MANOS NEGRAS DE CARBÓN Y NOCHES SIN DORMIR: ASÍ AMANECEN MUCHAS MADRES EN CUBA

Así amanecen muchas mujeres cubanas: sin dormir, cubiertas de hollín y con la angustia de no saber qué van a ponerles de comer a sus hijos.

La denuncia fue compartida en Facebook por Yuneidys Gómez, quien acompañó su publicación con dos imágenes que retratan una realidad cada vez más frecuente en los hogares de la Isla.

En una de las fotografías se observa un fogón improvisado de metal, cargado con trozos de carbón, cenizas y algunas brasas todavía encendidas. No hay cocina eléctrica, ni gas visible, ni condiciones mínimas de comodidad.

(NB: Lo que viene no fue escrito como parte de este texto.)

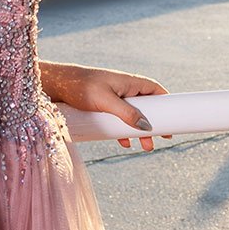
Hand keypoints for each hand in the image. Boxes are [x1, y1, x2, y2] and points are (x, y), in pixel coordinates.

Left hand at [44, 61, 171, 152]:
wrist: (56, 84)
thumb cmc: (81, 86)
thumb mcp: (106, 102)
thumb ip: (126, 113)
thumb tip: (146, 126)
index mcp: (129, 82)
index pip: (155, 91)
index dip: (166, 104)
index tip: (173, 120)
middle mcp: (123, 89)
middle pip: (146, 107)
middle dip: (152, 124)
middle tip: (160, 140)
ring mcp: (113, 97)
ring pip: (132, 116)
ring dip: (139, 131)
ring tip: (144, 147)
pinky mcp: (102, 106)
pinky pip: (118, 120)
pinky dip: (122, 131)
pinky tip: (123, 143)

Solo carbón, humo y necesidad. 🔥🥀

La segunda imagen muestra dos manos completamente manchadas de negro. Las palmas, los dedos y las uñas están cubiertos de hollín después de manipular el combustible y mantener encendido el fogón.

No son las manos de alguien haciendo una barbacoa por placer. Son las manos de una mujer intentando resolver la comida de su familia en medio de los apagones.

Yuneidys describe noches enteras sin dormir, con la mente agotada y el pecho apretado por la incertidumbre.

A la falta de electricidad se suma otra pregunta todavía más dolorosa: aunque logren encender el carbón, ¿qué van a cocinar?

Esa es la tragedia que muchas veces no aparece en los partes oficiales. No basta con decir que habrá tantas horas de apagón o que un circuito será restablecido más tarde.

Detrás de cada corte hay una madre pendiente del refrigerador, de la comida que puede echarse a perder, del agua que no sube y de los hijos que esperan un plato sobre la mesa. 🌑🍽️

Cocinar con carbón implica humo, calor, cenizas y un esfuerzo físico mayor. También obliga a permanecer cerca del fogón, vigilar las brasas y ensuciarse las manos en un proceso que debería pertenecer al pasado.

Pero en Cuba, lo que debería ser una emergencia excepcional se ha convertido en rutina.

Las imágenes no muestran resistencia romántica. Muestran agotamiento.

Muestran a mujeres obligadas a improvisar para cumplir con una responsabilidad básica mientras el sistema eléctrico falla, los alimentos escasean y las soluciones oficiales nunca llegan al hogar.

No se puede pedir sacrificio infinito a quienes ya lo han entregado todo.

No se puede llamar normal a una madre amaneciendo con las manos negras, sin dormir y sin saber qué dará de comer ese día.